--- Task description ---
State how many of the lines below contain the string "Entity", treating case as significant, and give only that number.

--- Records for this task ---

-*-*-

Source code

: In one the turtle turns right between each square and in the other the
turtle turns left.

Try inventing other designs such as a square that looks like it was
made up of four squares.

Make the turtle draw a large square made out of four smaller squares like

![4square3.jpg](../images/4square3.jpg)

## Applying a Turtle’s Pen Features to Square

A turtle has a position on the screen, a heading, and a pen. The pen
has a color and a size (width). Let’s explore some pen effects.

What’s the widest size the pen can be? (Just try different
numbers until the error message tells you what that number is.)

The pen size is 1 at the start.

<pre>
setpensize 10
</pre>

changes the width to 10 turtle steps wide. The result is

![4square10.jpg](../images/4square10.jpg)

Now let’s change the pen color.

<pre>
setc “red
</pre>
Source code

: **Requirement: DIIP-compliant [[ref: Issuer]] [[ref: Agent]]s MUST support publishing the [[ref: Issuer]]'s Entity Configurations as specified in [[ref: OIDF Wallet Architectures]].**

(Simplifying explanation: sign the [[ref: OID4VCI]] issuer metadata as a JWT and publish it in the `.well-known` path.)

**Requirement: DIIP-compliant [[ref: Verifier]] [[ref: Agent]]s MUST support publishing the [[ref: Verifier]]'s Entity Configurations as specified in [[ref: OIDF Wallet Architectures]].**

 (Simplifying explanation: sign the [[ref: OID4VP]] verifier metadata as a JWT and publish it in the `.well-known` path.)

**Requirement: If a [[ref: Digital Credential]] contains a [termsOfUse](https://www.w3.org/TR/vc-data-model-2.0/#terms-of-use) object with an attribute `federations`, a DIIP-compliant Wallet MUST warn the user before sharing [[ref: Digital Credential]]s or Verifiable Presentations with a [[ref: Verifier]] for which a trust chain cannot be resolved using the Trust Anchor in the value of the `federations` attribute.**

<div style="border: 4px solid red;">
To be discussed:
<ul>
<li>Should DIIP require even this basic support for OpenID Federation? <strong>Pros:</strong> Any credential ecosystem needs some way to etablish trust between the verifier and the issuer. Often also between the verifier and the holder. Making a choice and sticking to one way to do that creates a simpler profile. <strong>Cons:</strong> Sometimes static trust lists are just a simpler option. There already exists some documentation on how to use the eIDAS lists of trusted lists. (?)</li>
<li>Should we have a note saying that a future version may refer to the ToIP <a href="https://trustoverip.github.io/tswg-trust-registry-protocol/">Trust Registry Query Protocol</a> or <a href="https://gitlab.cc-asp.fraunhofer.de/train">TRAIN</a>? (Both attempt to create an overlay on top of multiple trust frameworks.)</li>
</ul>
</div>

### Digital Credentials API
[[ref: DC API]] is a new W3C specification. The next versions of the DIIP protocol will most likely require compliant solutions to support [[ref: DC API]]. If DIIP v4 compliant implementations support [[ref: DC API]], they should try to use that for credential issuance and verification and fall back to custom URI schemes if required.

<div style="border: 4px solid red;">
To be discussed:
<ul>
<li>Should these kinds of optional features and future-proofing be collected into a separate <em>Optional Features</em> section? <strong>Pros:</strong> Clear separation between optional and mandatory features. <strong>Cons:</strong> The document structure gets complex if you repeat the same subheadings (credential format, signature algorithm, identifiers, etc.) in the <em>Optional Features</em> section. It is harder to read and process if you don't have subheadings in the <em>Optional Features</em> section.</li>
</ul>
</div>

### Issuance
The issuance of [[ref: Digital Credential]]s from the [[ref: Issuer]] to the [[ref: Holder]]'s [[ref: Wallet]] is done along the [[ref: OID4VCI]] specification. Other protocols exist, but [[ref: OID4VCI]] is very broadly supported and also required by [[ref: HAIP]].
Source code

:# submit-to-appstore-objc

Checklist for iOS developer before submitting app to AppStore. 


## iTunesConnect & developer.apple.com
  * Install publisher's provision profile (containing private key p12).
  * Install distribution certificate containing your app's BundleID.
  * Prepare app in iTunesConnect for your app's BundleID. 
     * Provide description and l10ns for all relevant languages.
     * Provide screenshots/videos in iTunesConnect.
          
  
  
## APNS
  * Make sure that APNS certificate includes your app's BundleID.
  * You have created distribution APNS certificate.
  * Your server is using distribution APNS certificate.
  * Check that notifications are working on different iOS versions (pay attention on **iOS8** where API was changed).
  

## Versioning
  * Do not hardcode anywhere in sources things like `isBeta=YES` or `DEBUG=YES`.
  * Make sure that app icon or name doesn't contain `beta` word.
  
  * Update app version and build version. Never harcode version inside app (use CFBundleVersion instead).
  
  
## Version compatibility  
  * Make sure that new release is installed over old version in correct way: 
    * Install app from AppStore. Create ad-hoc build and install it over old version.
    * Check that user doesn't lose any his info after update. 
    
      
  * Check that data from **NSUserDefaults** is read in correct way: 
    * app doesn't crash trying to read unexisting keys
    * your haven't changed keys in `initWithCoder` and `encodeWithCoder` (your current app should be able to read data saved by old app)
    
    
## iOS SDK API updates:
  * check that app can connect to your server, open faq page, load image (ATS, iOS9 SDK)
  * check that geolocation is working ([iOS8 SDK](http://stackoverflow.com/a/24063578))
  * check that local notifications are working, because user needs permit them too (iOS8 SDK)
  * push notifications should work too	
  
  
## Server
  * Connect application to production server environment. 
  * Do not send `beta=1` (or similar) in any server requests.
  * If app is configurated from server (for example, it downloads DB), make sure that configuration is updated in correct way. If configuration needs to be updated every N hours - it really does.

-*-*-

--- Written response ---
2